In following up on an ongoing issue, the council came to consensus to have Lemon inform American Tower the city would not agree to the company’s proposed 15-year ground lease extension for the communications tower on the city’s water plant property.

But Lemon also informed the council would be interested in negotiating a new lease under different terms.

The current lease will end in September of next year, and American Tower wanted to extend the lease for 15 more years at the same monthly fee of $400, but with the addition of a $15,000 lump-sum payment at the start of the extension.

Council members were in favor of extending the lease for 15 years at the same rate, but were open to a new lease for as long as 10 years, but with a higher monthly payment.

Lemons, who indicated he was unfamiliar with such ground lease agreements, said he would do some research along with seeking to negotiate  one. 

Lemon reported progress in transferring the municipal court to the Marion County Associate Circuit Court.

“It’s moving forward, but with COVID-19, its kind of slowing us down a bit,” Lemons told the council.

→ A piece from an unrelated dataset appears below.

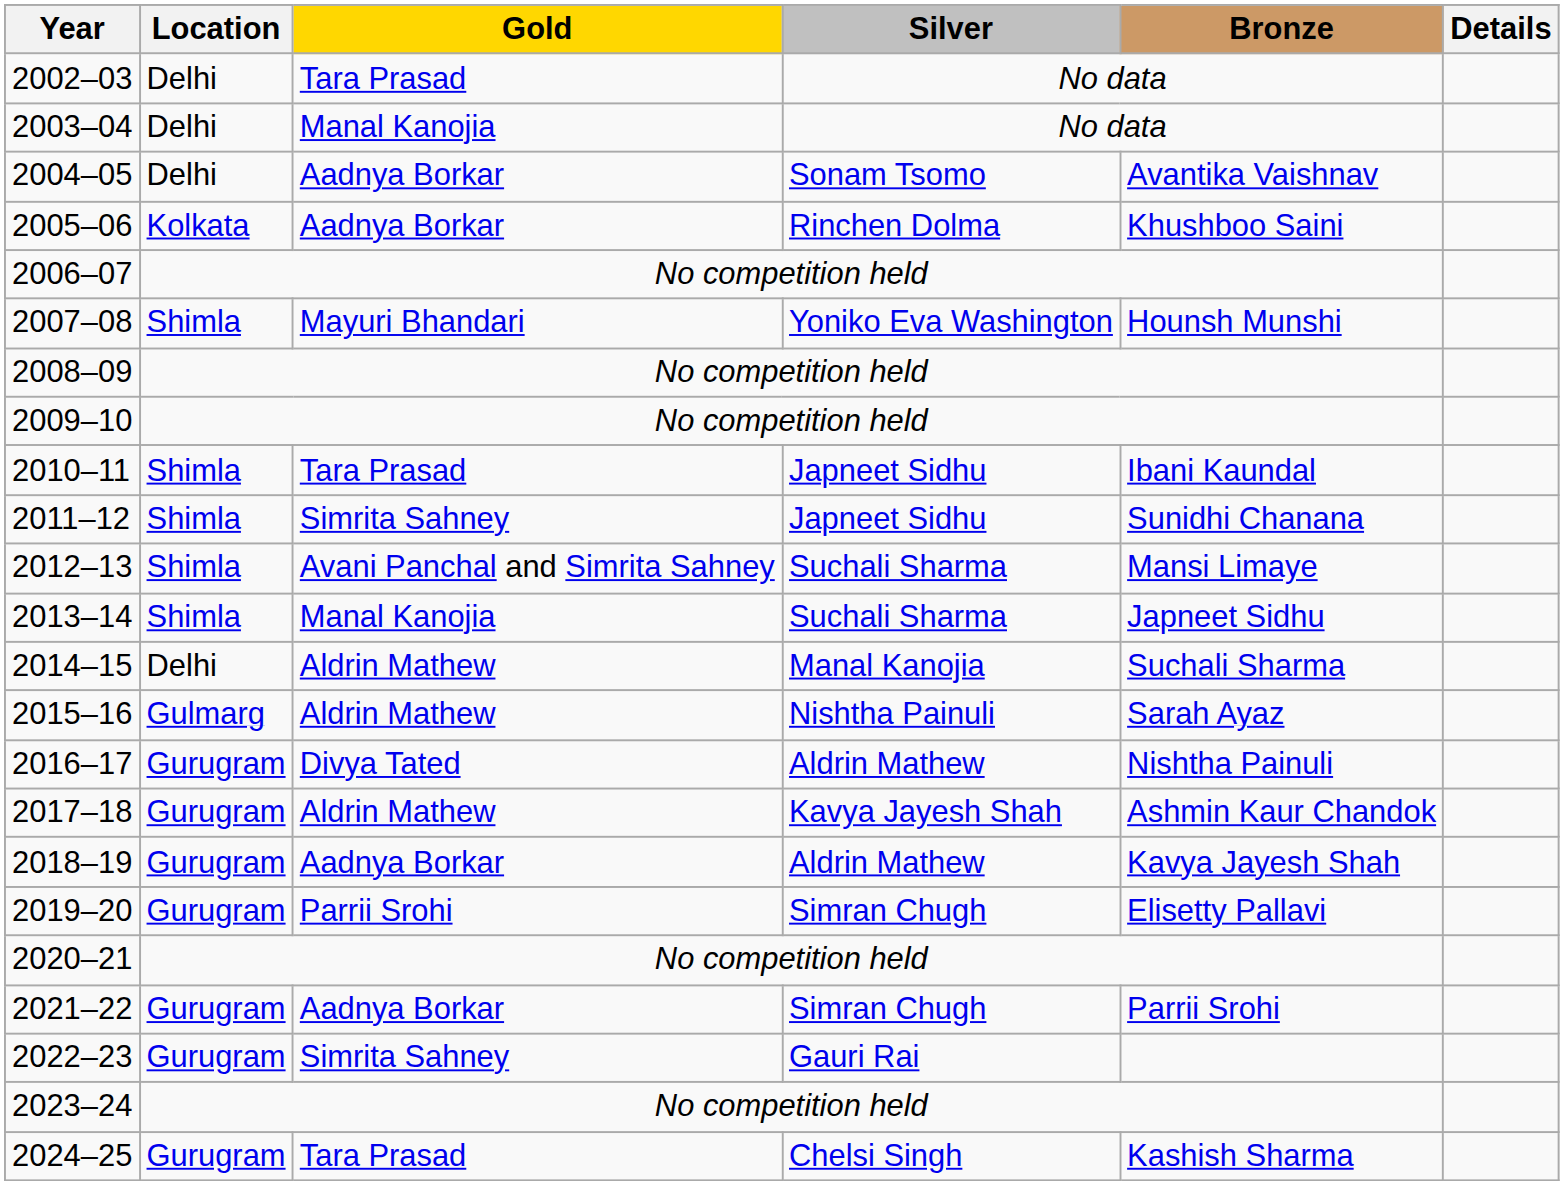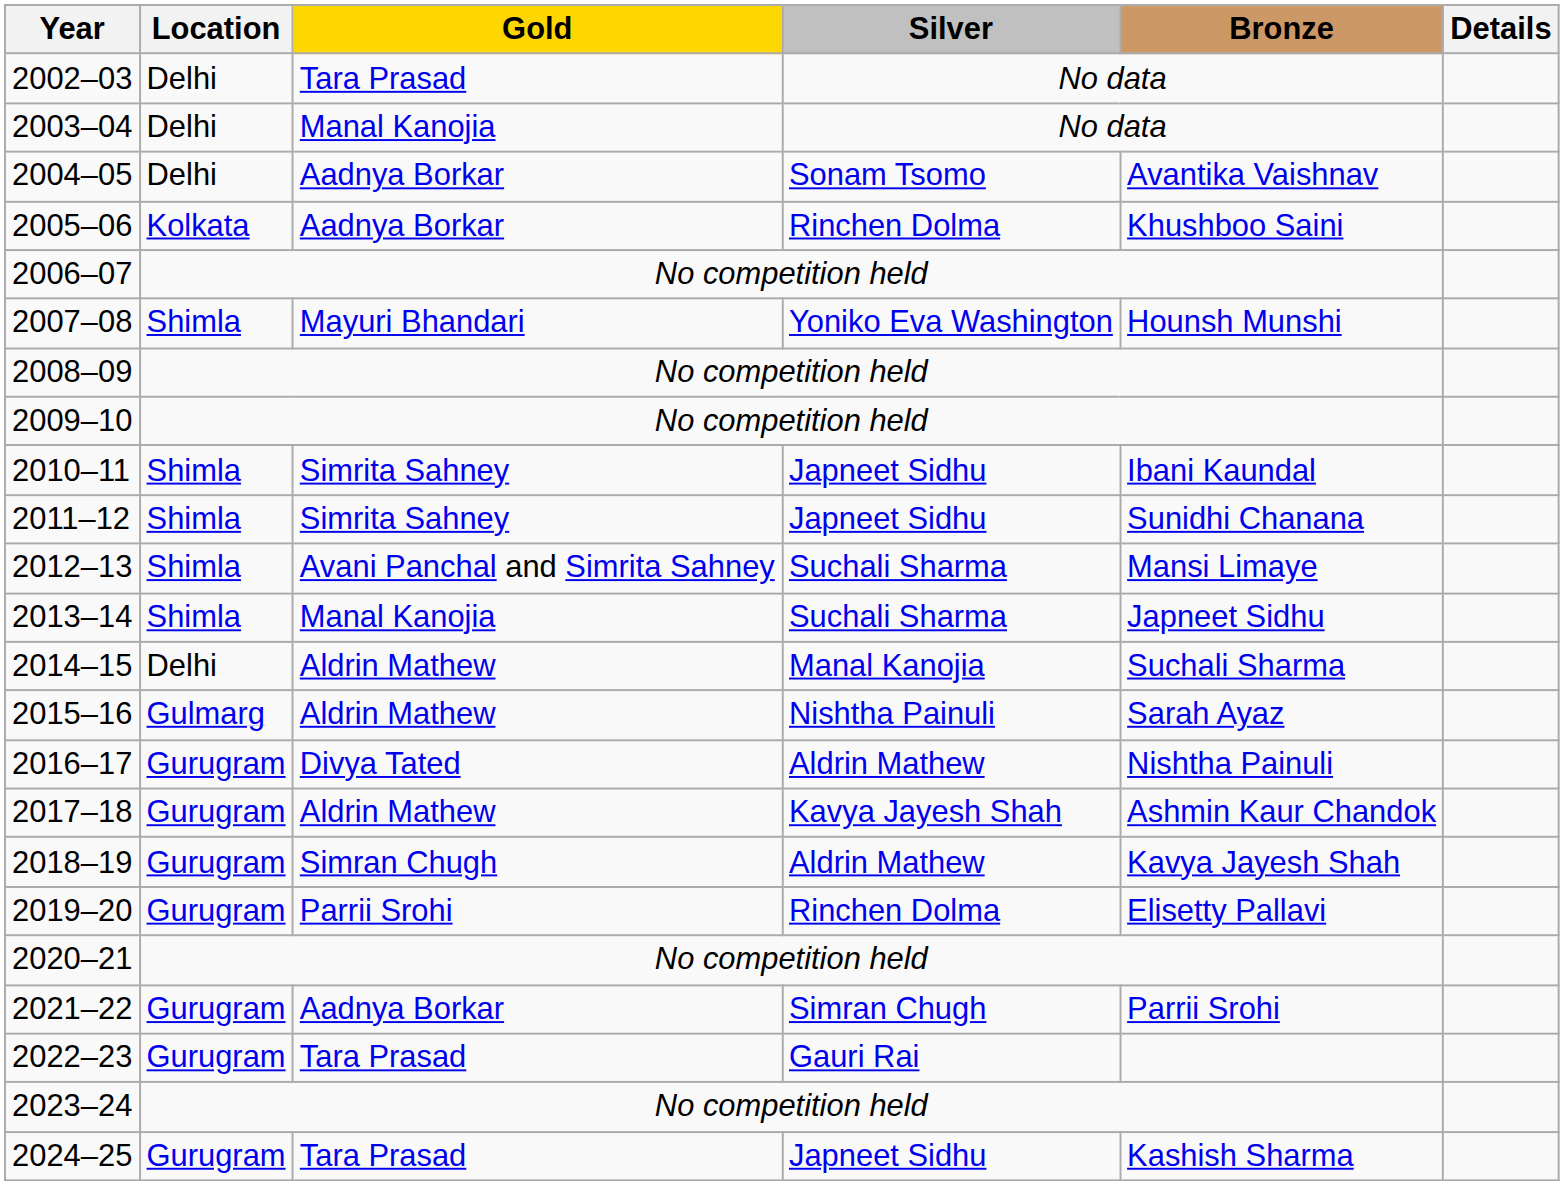2010–11 | Gold: Tara Prasad -> Simrita Sahney
2018–19 | Gold: Aadnya Borkar -> Simran Chugh
2019–20 | Silver: Simran Chugh -> Rinchen Dolma
2022–23 | Gold: Simrita Sahney -> Tara Prasad
2024–25 | Silver: Chelsi Singh -> Japneet Sidhu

He said the process includes making notifications including one to the Missouri Supreme Court as well as other requirements.

Lemons said municipal courts in general are being held up by the pandemic, noting that Hannibal is three weeks behind in hearing cases.

He did assure the council that transfer of Palmyra’s court should be completed by November.  

The council took the next step in seeking Federal Community Development Block Grant funding for bridge projects by voting 6-0 to have the Mark Twain Regional Council of Governments be the administrator of the grant if the city receives it.

The council also voted to unanimously to accept the lone bid of $47,985 from Knapheide for a new truck bed and equipment.

Street Commissioner Austen Dornberger said the bid came in “a hair more than what we planned,” for the budgeted item.